What you need to do:
All entries need to be written out again exactly, without their pictures.

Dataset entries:
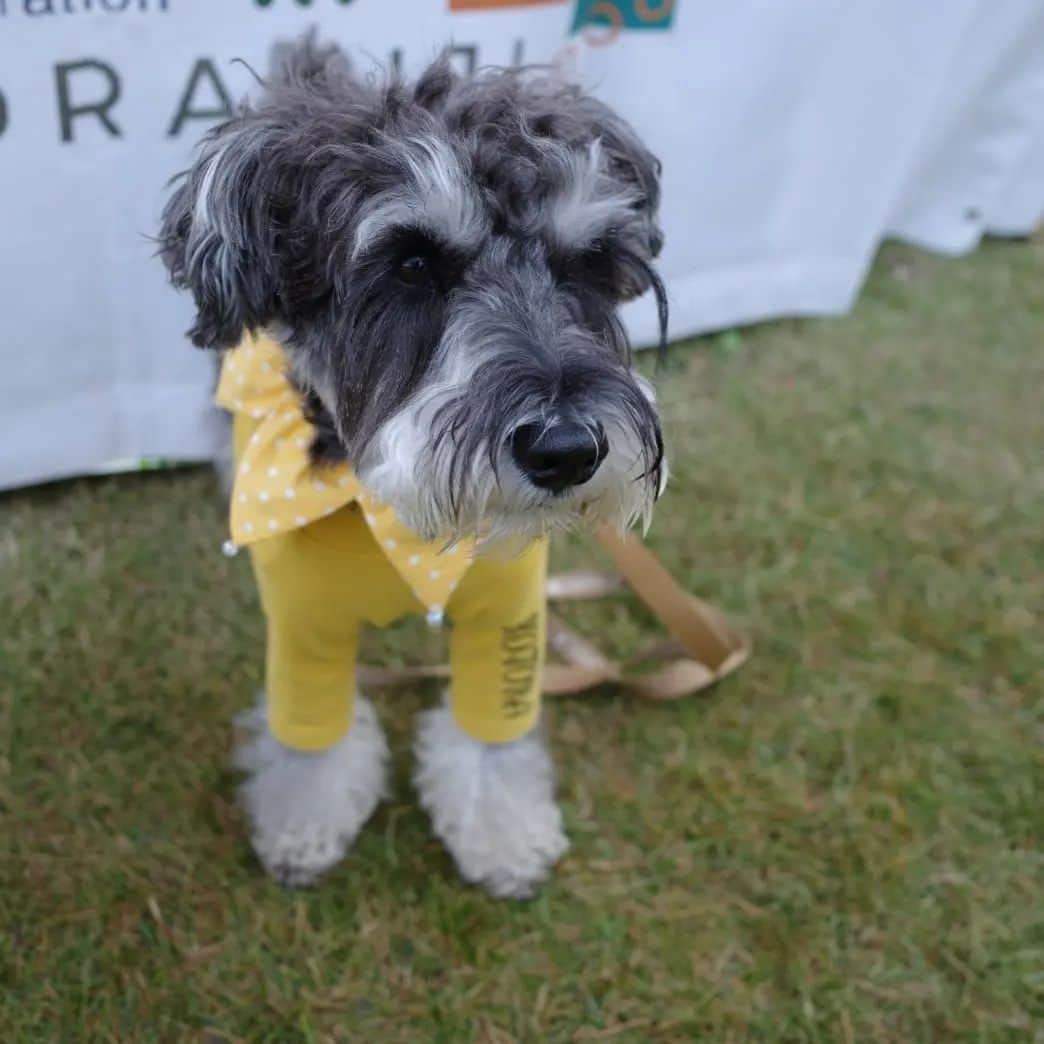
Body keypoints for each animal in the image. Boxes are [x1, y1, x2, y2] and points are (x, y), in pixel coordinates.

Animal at [160, 34, 668, 897]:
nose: (567, 450)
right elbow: (310, 738)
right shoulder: (304, 634)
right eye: (412, 265)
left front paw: (504, 838)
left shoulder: (507, 618)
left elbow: (493, 738)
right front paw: (303, 828)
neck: (395, 516)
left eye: (587, 263)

Task output:
Body keypoints for each animal in the image. Boxes are [x1, y1, x2, y2] and points are (x, y), in pixel coordinates.

Animal at [160, 34, 668, 897]:
nose: (567, 450)
right elbow: (310, 738)
right shoulder: (304, 634)
right eye: (412, 265)
left front paw: (504, 838)
left shoulder: (507, 618)
left elbow: (493, 738)
right front paw: (303, 828)
neck: (395, 516)
left eye: (587, 263)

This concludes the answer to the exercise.